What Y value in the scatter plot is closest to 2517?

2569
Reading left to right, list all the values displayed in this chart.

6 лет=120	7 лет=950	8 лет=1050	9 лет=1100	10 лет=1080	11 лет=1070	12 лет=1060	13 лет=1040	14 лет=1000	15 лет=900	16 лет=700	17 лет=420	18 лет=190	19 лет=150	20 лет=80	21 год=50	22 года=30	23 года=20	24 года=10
===============
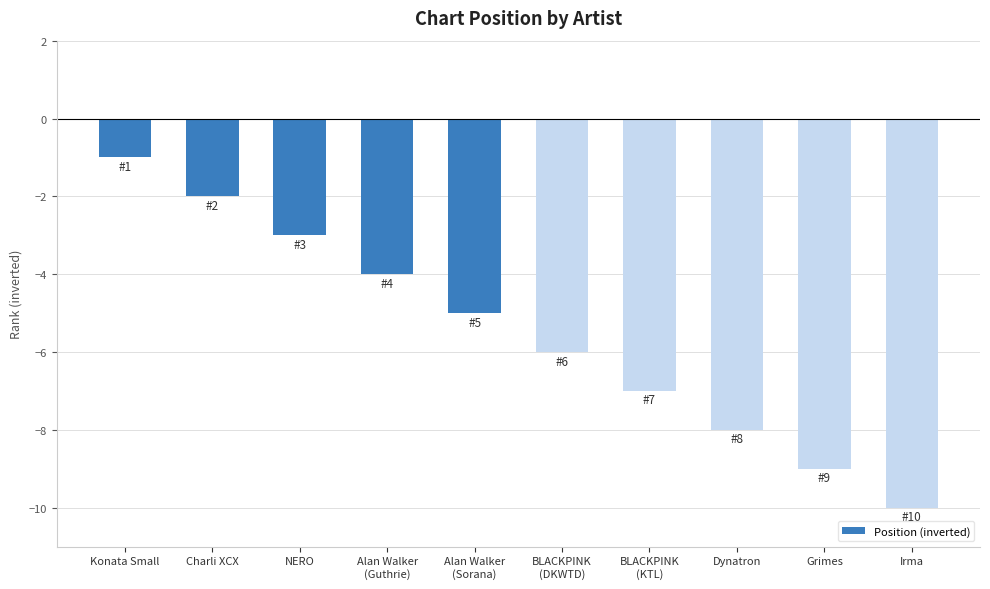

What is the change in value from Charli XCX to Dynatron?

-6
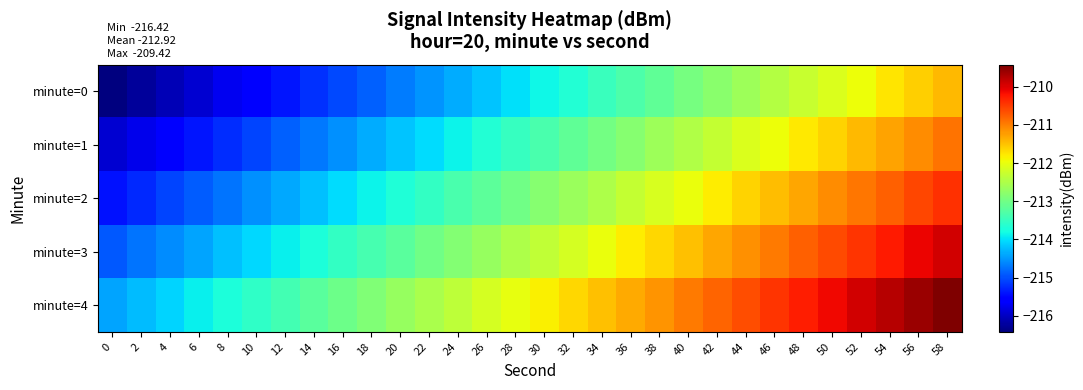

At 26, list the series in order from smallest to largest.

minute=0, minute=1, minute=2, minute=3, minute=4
===============
Could you copy everything from the line containing "What Y value" down to the line containing "Reading left to", changing "scatter plot" to "chart" and keeping all else the same?

● **Response box**:
What Y value in the chart is closest to 2517?

2569
Reading left to right, list all the values displayed in this chart.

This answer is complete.